La battaglia legale che vede protagonista Midjourney ha preso una piega inaspettata, con l’azienda che ora chiede a Disney, Universal e Warner Bros. Discovery di mostrare come utilizzano davvero l’intelligenza artificiale al loro interno. Poco più di dodici mesi fa erano stati proprio Disney e Universal a portare Midjourney in tribunale, accusandola di aver addestrato il suo generatore di immagini su migliaia di personaggi coperti da copyright, da Darth Vader fino a Bart Simpson. Poi si era aggiunta anche Warner Bros. Discovery, con una denuncia separata depositata qualche mese dopo, in un fronte giudiziario che si è fatto sempre più affollato.
Adesso la prospettiva si ribalta. È Midjourney a voler stringere i tempi e cambiare le carte in tavola, chiedendo agli stessi colossi di Hollywood di spalancare le porte dei loro sistemi di intelligenza artificiale. Una mossa che sposta i riflettori proprio su chi finora ha impugnato l’accusa.

■ **Estratti del dataset**
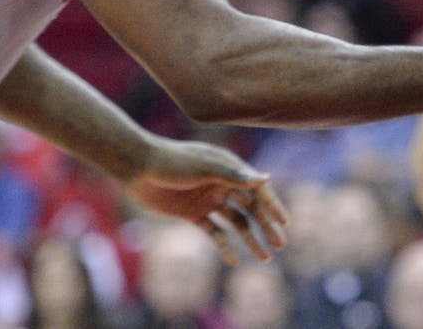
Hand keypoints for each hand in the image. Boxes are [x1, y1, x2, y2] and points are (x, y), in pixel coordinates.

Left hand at [122, 137, 287, 265]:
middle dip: (266, 227)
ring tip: (264, 258)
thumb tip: (266, 179)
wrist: (139, 167)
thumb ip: (236, 176)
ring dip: (250, 239)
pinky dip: (224, 246)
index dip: (272, 207)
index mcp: (231, 170)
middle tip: (280, 245)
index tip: (284, 223)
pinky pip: (214, 232)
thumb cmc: (175, 161)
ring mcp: (209, 200)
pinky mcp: (193, 213)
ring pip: (236, 223)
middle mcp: (224, 185)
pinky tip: (234, 260)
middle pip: (251, 209)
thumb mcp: (207, 168)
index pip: (258, 191)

■ **Cosa fare**
Rispondi alle domande seguenti basandoti sul testo sulla causa contro Midjourney.
1. Quali due aziende avevano portato per prime Midjourney in tribunale?
2. Quali due personaggi coperti da copyright vengono citati nell'accusa?
3. Che cosa chiede ora Midjourney ai colossi di Hollywood riguardo ai loro sistemi di intelligenza artificiale?

■ **La tua risposta**
1. Disney e Universal.
2. Darth Vader e Bart Simpson.
3. Chiede di spalancare le porte dei loro sistemi di intelligenza artificiale.